Report every line in the material below that contains the string "filled", copying each such line in full.
>> START Task inputs
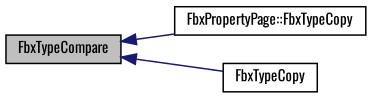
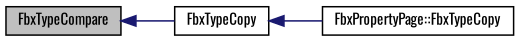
  digraph {
    fontname=Oswald
    rankdir=LR
    node [color=black fillcolor=white fontname=Oswald fontsize=10 shape=record style=filled]
    edge [color=midnightblue dir=back fontname=Oswald fontsize=10 labelfontname=Helvetica labelfontsize=10 style=solid]
    n1 [fillcolor=grey75 fontcolor=black height=0.2 label=FbxTypeCompare width=0.4]
    n2 [height=0.2 label="FbxPropertyPage::FbxTypeCopy" width=0.4]
    n3 [height=0.2 label=FbxTypeCopy width=0.4]
-   n1 -> n2
+   n3 -> n2
    n1 -> n3
  }
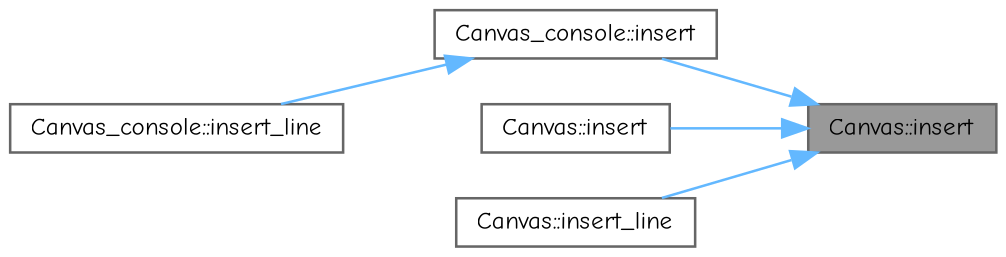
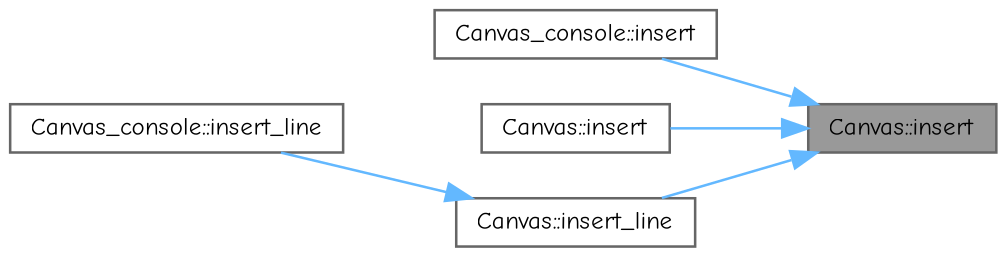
  digraph {
    fontname="Comic Neue"
    rankdir=RL
    node [color=grey40 fillcolor=white fontname="Comic Neue" fontsize=10 shape=box style=filled]
    edge [color=steelblue1 dir=back fontname="Comic Neue" fontsize=10 labelfontname=Helvetica labelfontsize=10 style=solid]
    n1 [color=gray40 fillcolor=grey60 fontcolor=black height=0.2 label="Canvas::insert" width=0.4]
    n2 [height=0.2 label="Canvas_console::insert" width=0.4]
    n3 [height=0.2 label="Canvas::insert" width=0.4]
    n4 [height=0.2 label="Canvas::insert_line" width=0.4]
    n5 [height=0.2 label="Canvas_console::insert_line" width=0.4]
    n1 -> n2
    n1 -> n3
    n1 -> n4
-   n2 -> n5
+   n4 -> n5
  }
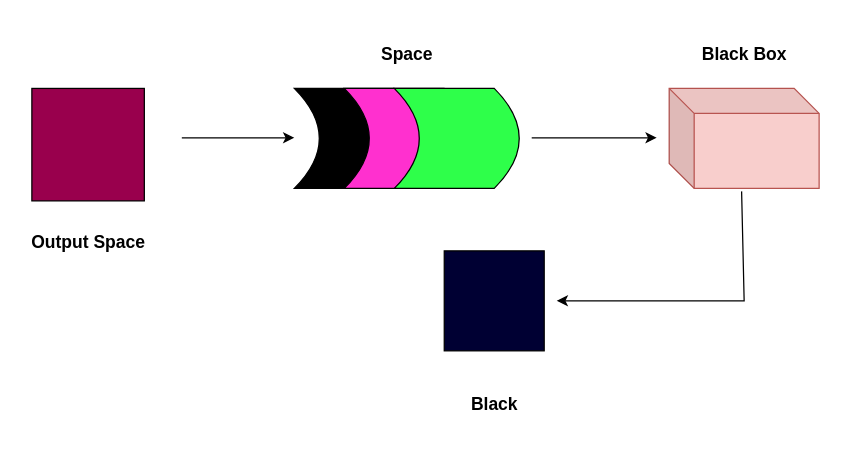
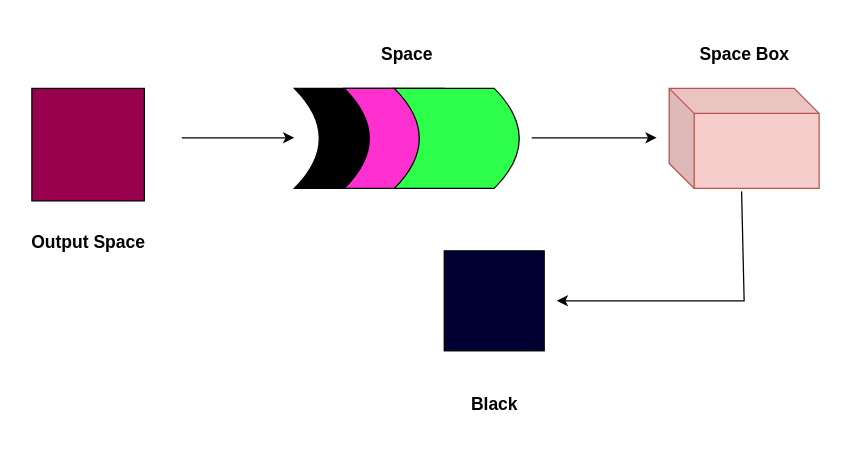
  <mxCell id="0" />
  <mxCell id="1" parent="0" />
  <mxCell id="2" value="" style="shape=dataStorage;whiteSpace=wrap;html=1;fixedSize=1;rotation=-180;fillColor=#000000;" vertex="1" parent="1"><mxGeometry x="235" y="70" width="100" height="80" as="geometry" /></mxCell>
  <mxCell id="3" value="" style="whiteSpace=wrap;html=1;aspect=fixed;fillColor=#99004D;" vertex="1" parent="1"><mxGeometry x="25" y="70" width="90" height="90" as="geometry" /></mxCell>
  <mxCell id="4" value="" style="endArrow=classic;html=1;rounded=0;" edge="1" parent="1"><mxGeometry width="50" height="50" relative="1" as="geometry"><mxPoint x="145" y="109.5" as="sourcePoint" /><mxPoint x="235" y="109.5" as="targetPoint" /><Array as="points"><mxPoint x="185" y="109.5" /></Array></mxGeometry></mxCell>
  <mxCell id="5" value="" style="shape=dataStorage;whiteSpace=wrap;html=1;fixedSize=1;rotation=-180;fillColor=#FF30CF;" vertex="1" parent="1"><mxGeometry x="275" y="70" width="100" height="80" as="geometry" /></mxCell>
  <mxCell id="6" value="" style="shape=dataStorage;whiteSpace=wrap;html=1;fixedSize=1;rotation=-180;fillColor=#2EFF4A;" vertex="1" parent="1"><mxGeometry x="315" y="70" width="100" height="80" as="geometry" /></mxCell>
  <mxCell id="7" value="" style="endArrow=classic;html=1;rounded=0;" edge="1" parent="1"><mxGeometry width="50" height="50" relative="1" as="geometry"><mxPoint x="425" y="109.5" as="sourcePoint" /><mxPoint x="525" y="109.5" as="targetPoint" /></mxGeometry></mxCell>
  <mxCell id="8" value="" style="shape=cube;whiteSpace=wrap;html=1;boundedLbl=1;backgroundOutline=1;darkOpacity=0.05;darkOpacity2=0.1;fillColor=#f8cecc;strokeColor=#b85450;" vertex="1" parent="1"><mxGeometry x="535" y="70" width="120" height="80" as="geometry" /></mxCell>
  <mxCell id="9" value="" style="endArrow=classic;html=1;rounded=0;exitX=0.483;exitY=1.03;exitDx=0;exitDy=0;exitPerimeter=0;" edge="1" parent="1" source="8"><mxGeometry width="50" height="50" relative="1" as="geometry"><mxPoint x="355" y="200" as="sourcePoint" /><mxPoint x="445" y="240" as="targetPoint" /><Array as="points"><mxPoint x="595" y="240" /></Array></mxGeometry></mxCell>
  <mxCell id="10" value="" style="whiteSpace=wrap;html=1;aspect=fixed;fillColor=#000033;" vertex="1" parent="1"><mxGeometry x="355" y="200" width="80" height="80" as="geometry" /></mxCell>
  <mxCell id="11" value="&lt;font style=&quot;font-size: 14px;&quot;&gt;Output Space&lt;/font&gt;" style="text;strokeColor=none;fillColor=none;html=1;fontSize=24;fontStyle=1;verticalAlign=middle;align=center;" vertex="1" parent="1"><mxGeometry x="20" y="170" width="100" height="40" as="geometry" /></mxCell>
  <mxCell id="12" value="&lt;span style=&quot;font-size: 14px;&quot;&gt;Space&lt;/span&gt;" style="text;strokeColor=none;fillColor=none;html=1;fontSize=24;fontStyle=1;verticalAlign=middle;align=center;" vertex="1" parent="1"><mxGeometry x="275" y="20" width="100" height="40" as="geometry" /></mxCell>
- <mxCell id="13" value="&lt;span style=&quot;font-size: 14px;&quot;&gt;Black Box&lt;/span&gt;" style="text;strokeColor=none;fillColor=none;html=1;fontSize=24;fontStyle=1;verticalAlign=middle;align=center;" vertex="1" parent="1"><mxGeometry x="545" y="20" width="100" height="40" as="geometry" /></mxCell>
+ <mxCell id="13" value="&lt;span style=&quot;font-size: 14px;&quot;&gt;Space Box&lt;/span&gt;" style="text;strokeColor=none;fillColor=none;html=1;fontSize=24;fontStyle=1;verticalAlign=middle;align=center;" vertex="1" parent="1"><mxGeometry x="545" y="20" width="100" height="40" as="geometry" /></mxCell>
  <mxCell id="14" value="&lt;span style=&quot;font-size: 14px;&quot;&gt;Black&lt;/span&gt;" style="text;strokeColor=none;fillColor=none;html=1;fontSize=24;fontStyle=1;verticalAlign=middle;align=center;" vertex="1" parent="1"><mxGeometry x="345" y="300" width="100" height="40" as="geometry" /></mxCell>
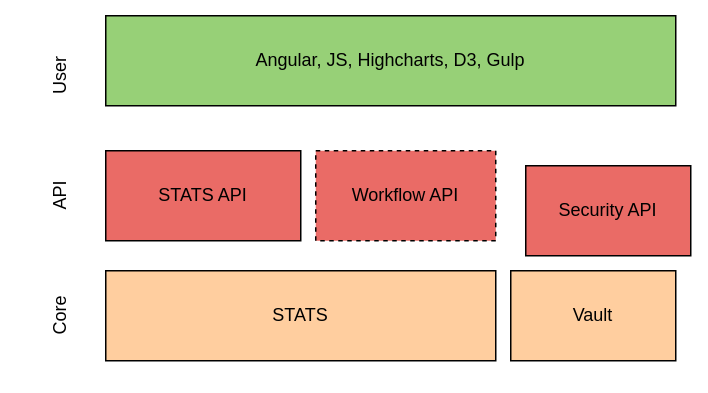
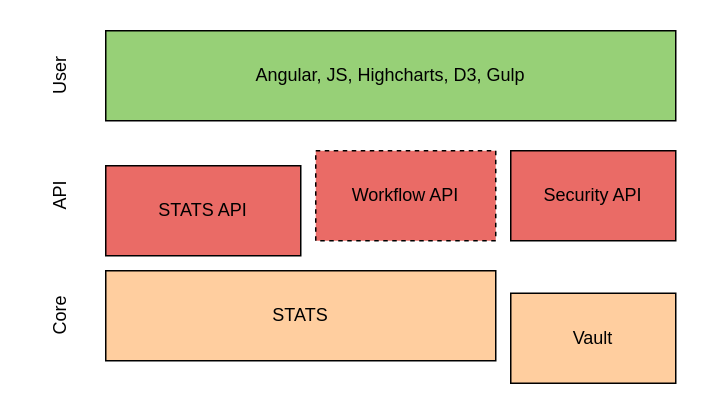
  <mxCell id="0" />
  <mxCell id="1" parent="0" />
- <mxCell id="2" value="Angular, JS, Highcharts, D3, Gulp " style="rounded=0;whiteSpace=wrap;html=1;fillColor=#97D077;" vertex="1" parent="1"><mxGeometry x="70" y="10" width="380" height="60" as="geometry" /></mxCell>
- <mxCell id="3" value="STATS API" style="rounded=0;whiteSpace=wrap;html=1;fillColor=#EA6B66;" vertex="1" parent="1"><mxGeometry x="70" y="100" width="130" height="60" as="geometry" /></mxCell>
- <mxCell id="4" value="Security API" style="rounded=0;whiteSpace=wrap;html=1;fillColor=#EA6B66;" vertex="1" parent="1"><mxGeometry x="350" y="110" width="110" height="60" as="geometry" /></mxCell>
+ <mxCell id="2" value="Angular, JS, Highcharts, D3, Gulp " style="rounded=0;whiteSpace=wrap;html=1;fillColor=#97D077;" vertex="1" parent="1"><mxGeometry x="70" y="20" width="380" height="60" as="geometry" /></mxCell>
+ <mxCell id="3" value="STATS API" style="rounded=0;whiteSpace=wrap;html=1;fillColor=#EA6B66;" vertex="1" parent="1"><mxGeometry x="70" y="110" width="130" height="60" as="geometry" /></mxCell>
+ <mxCell id="4" value="Security API" style="rounded=0;whiteSpace=wrap;html=1;fillColor=#EA6B66;" vertex="1" parent="1"><mxGeometry x="340" y="100" width="110" height="60" as="geometry" /></mxCell>
  <mxCell id="5" value="STATS" style="rounded=0;whiteSpace=wrap;html=1;fillColor=#FFCE9F;" vertex="1" parent="1"><mxGeometry x="70" y="180" width="260" height="60" as="geometry" /></mxCell>
  <mxCell id="6" value="Workflow API" style="rounded=0;whiteSpace=wrap;html=1;fillColor=#EA6B66;dashed=1;" vertex="1" parent="1"><mxGeometry x="210" y="100" width="120" height="60" as="geometry" /></mxCell>
- <mxCell id="7" value="Vault" style="rounded=0;whiteSpace=wrap;html=1;fillColor=#FFCE9F;" vertex="1" parent="1"><mxGeometry x="340" y="180" width="110" height="60" as="geometry" /></mxCell>
+ <mxCell id="7" value="Vault" style="rounded=0;whiteSpace=wrap;html=1;fillColor=#FFCE9F;" vertex="1" parent="1"><mxGeometry x="340" y="195" width="110" height="60" as="geometry" /></mxCell>
  <mxCell id="8" value="User" style="text;html=1;strokeColor=none;fillColor=none;align=center;verticalAlign=middle;whiteSpace=wrap;rounded=0;rotation=-90;" vertex="1" parent="1"><mxGeometry x="20" y="40" width="40" height="20" as="geometry" /></mxCell>
  <mxCell id="9" value="API" style="text;html=1;strokeColor=none;fillColor=none;align=center;verticalAlign=middle;whiteSpace=wrap;rounded=0;rotation=-90;" vertex="1" parent="1"><mxGeometry x="20" y="120" width="40" height="20" as="geometry" /></mxCell>
  <mxCell id="10" value="Core" style="text;html=1;strokeColor=none;fillColor=none;align=center;verticalAlign=middle;whiteSpace=wrap;rounded=0;rotation=-90;" vertex="1" parent="1"><mxGeometry x="20" y="200" width="40" height="20" as="geometry" /></mxCell>
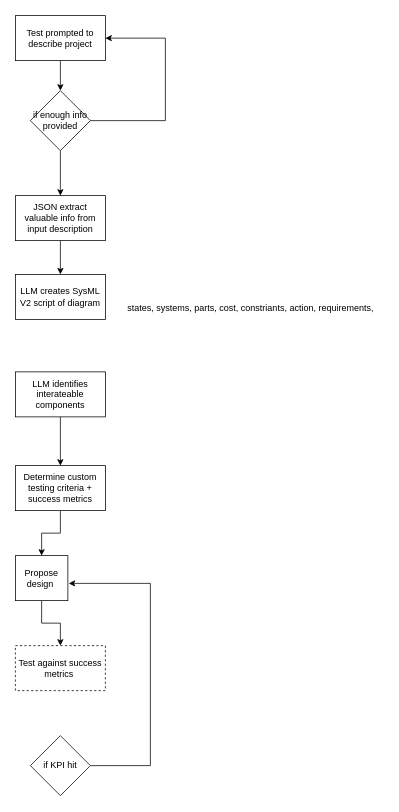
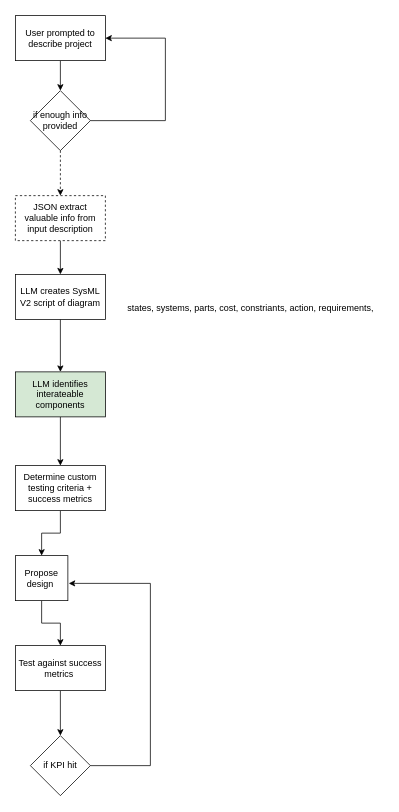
>> END Task inputs
__The reply__:
    node [color=black fillcolor=white fontname=Oswald fontsize=10 shape=record style=filled]
    node [color=grey40 fillcolor=white fontname="Comic Neue" fontsize=10 shape=box style=filled]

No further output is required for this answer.